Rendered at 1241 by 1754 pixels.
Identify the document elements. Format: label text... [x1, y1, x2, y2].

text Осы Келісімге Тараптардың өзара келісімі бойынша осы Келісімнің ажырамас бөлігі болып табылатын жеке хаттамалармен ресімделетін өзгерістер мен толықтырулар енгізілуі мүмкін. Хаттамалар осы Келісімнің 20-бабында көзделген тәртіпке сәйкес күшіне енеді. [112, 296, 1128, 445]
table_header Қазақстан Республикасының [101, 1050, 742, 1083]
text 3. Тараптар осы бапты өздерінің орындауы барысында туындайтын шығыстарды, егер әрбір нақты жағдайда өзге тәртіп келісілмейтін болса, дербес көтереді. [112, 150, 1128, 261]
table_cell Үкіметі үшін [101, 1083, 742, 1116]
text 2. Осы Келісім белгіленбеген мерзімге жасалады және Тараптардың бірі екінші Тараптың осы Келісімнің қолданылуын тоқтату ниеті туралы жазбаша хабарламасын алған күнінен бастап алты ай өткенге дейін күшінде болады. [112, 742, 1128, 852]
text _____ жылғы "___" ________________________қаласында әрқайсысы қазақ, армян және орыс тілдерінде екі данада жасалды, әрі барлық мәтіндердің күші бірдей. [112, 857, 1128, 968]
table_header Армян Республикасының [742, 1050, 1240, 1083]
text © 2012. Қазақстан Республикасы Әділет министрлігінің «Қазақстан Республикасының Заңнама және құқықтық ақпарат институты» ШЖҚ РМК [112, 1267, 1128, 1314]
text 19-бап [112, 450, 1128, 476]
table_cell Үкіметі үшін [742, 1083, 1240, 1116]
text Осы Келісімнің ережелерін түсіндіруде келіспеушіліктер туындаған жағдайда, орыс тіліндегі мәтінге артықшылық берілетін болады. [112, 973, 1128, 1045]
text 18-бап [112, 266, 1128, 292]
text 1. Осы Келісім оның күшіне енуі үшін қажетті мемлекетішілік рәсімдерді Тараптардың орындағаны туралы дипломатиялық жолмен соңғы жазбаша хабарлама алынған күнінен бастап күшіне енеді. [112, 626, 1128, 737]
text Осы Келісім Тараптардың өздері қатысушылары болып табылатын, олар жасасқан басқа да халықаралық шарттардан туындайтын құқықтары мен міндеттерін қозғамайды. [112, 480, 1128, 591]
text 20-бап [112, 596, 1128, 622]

* * *

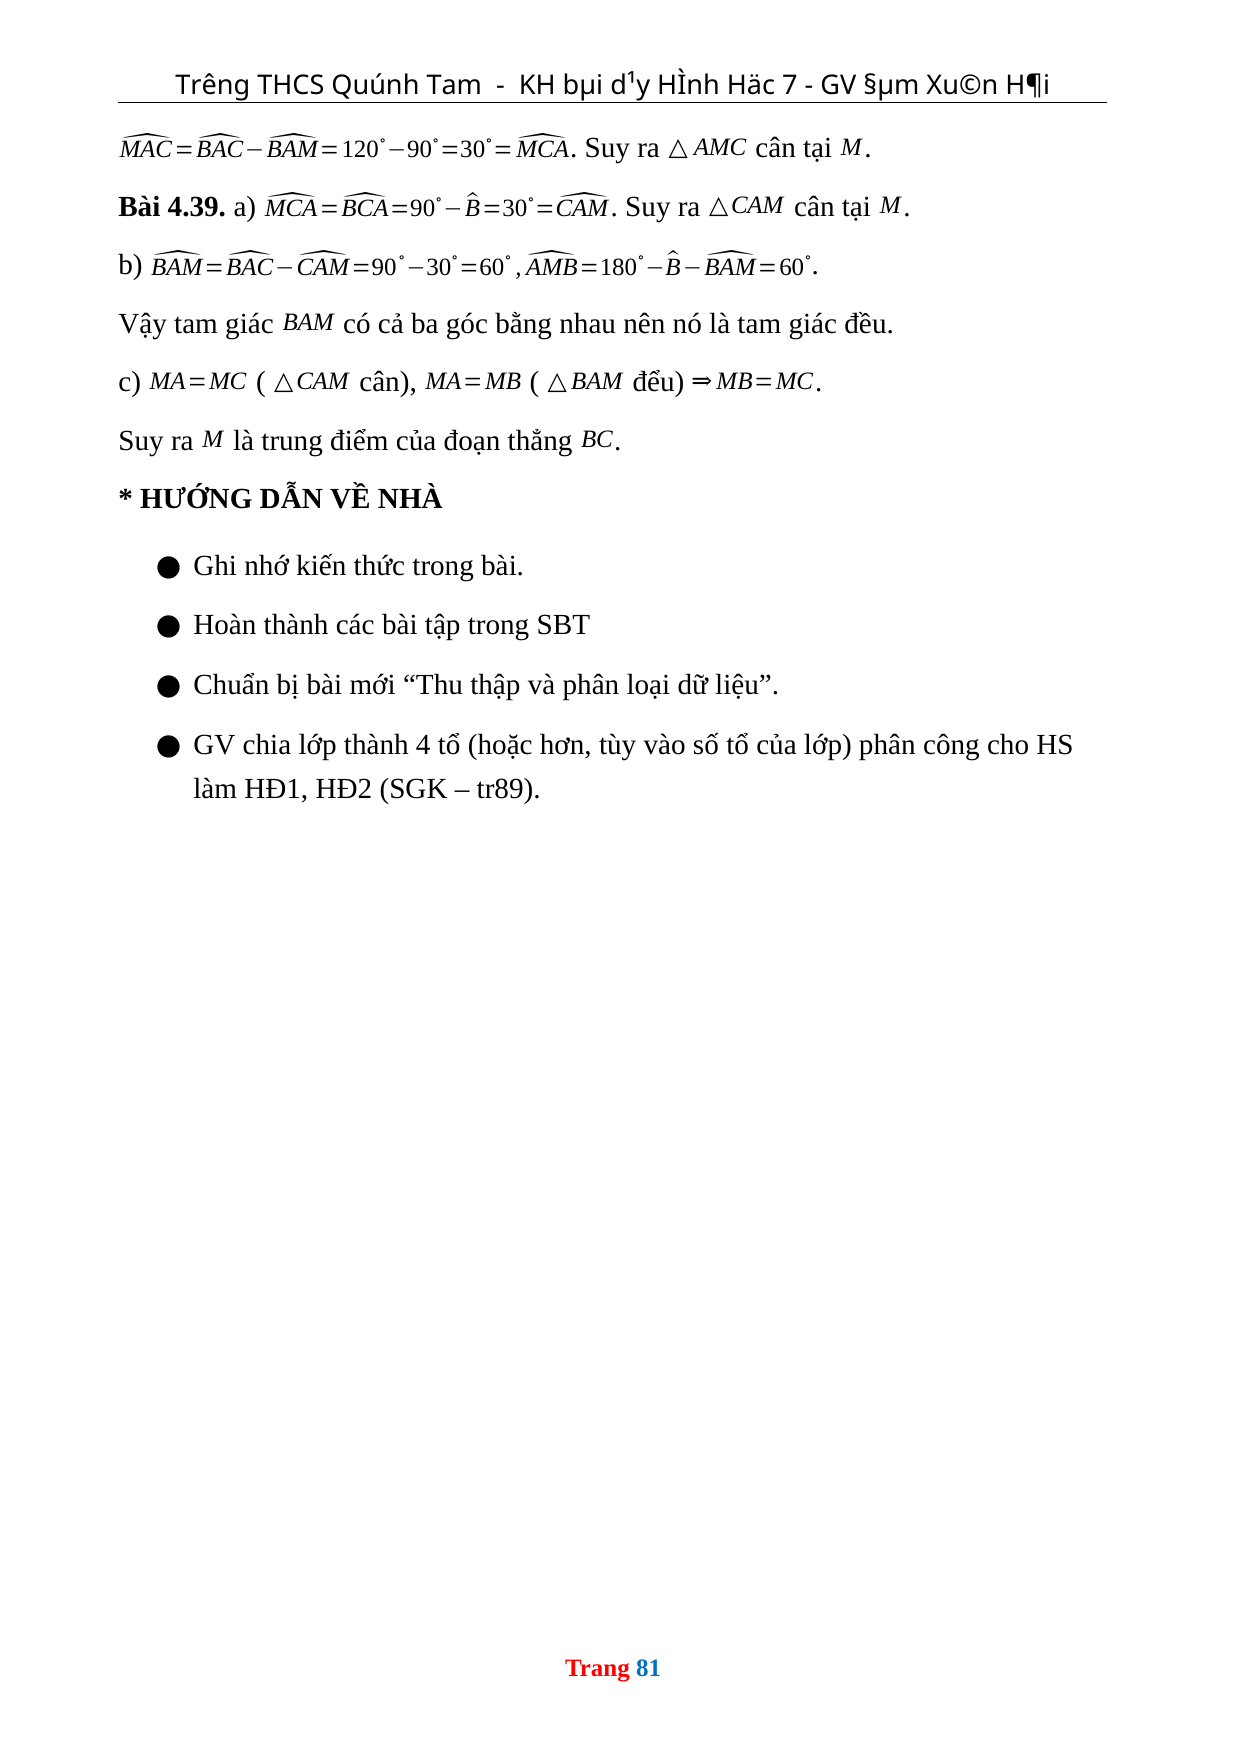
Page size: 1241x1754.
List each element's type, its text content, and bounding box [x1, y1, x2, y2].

---

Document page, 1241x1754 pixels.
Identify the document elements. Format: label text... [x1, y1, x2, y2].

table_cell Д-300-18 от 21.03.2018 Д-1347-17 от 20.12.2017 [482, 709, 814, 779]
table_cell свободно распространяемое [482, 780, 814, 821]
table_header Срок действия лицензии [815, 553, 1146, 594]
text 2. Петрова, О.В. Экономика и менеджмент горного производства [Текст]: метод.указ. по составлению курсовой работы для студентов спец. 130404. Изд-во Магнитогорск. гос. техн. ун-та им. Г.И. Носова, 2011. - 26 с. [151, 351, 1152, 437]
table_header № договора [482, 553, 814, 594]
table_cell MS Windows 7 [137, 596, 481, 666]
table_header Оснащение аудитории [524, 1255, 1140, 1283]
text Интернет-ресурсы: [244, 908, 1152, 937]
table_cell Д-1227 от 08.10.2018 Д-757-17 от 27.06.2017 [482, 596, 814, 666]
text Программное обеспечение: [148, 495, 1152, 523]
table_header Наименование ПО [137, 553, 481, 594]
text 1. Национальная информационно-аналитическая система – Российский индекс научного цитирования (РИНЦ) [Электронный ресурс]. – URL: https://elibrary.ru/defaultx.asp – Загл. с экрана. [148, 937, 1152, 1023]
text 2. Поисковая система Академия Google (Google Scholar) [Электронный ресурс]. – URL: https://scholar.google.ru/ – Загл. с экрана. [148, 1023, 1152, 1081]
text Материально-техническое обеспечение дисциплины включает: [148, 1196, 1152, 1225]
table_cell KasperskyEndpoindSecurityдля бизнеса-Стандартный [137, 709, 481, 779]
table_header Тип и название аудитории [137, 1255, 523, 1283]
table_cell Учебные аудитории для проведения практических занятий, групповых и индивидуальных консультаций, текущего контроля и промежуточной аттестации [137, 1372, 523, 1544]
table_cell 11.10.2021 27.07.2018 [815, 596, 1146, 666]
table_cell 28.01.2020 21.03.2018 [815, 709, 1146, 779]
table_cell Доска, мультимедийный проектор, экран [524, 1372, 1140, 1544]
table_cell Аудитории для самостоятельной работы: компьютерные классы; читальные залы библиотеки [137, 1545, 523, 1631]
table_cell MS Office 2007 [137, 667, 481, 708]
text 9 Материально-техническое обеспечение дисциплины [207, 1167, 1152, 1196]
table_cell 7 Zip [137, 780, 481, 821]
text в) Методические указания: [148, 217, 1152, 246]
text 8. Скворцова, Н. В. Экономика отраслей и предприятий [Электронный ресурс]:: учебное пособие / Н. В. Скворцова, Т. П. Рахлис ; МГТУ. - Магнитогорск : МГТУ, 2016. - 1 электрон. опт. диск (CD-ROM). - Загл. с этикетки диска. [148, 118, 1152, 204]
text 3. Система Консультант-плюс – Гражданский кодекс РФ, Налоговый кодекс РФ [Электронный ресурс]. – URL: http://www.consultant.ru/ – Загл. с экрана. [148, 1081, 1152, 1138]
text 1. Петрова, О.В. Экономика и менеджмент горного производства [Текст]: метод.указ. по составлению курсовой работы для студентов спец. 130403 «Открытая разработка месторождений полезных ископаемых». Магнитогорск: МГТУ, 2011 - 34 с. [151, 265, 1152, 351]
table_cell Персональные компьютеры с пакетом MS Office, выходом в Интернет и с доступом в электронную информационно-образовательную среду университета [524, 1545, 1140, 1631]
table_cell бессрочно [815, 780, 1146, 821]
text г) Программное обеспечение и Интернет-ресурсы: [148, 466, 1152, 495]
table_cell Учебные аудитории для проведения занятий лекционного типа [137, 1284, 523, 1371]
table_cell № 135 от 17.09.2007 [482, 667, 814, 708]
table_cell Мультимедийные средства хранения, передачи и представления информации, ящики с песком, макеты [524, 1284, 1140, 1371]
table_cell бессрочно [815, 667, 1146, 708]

Exercise instructions: What lines in the material above hold the string "pixels"? List them.

Response below:
Rendered at 1241 by 1754 pixels.
Document page, 1241x1754 pixels.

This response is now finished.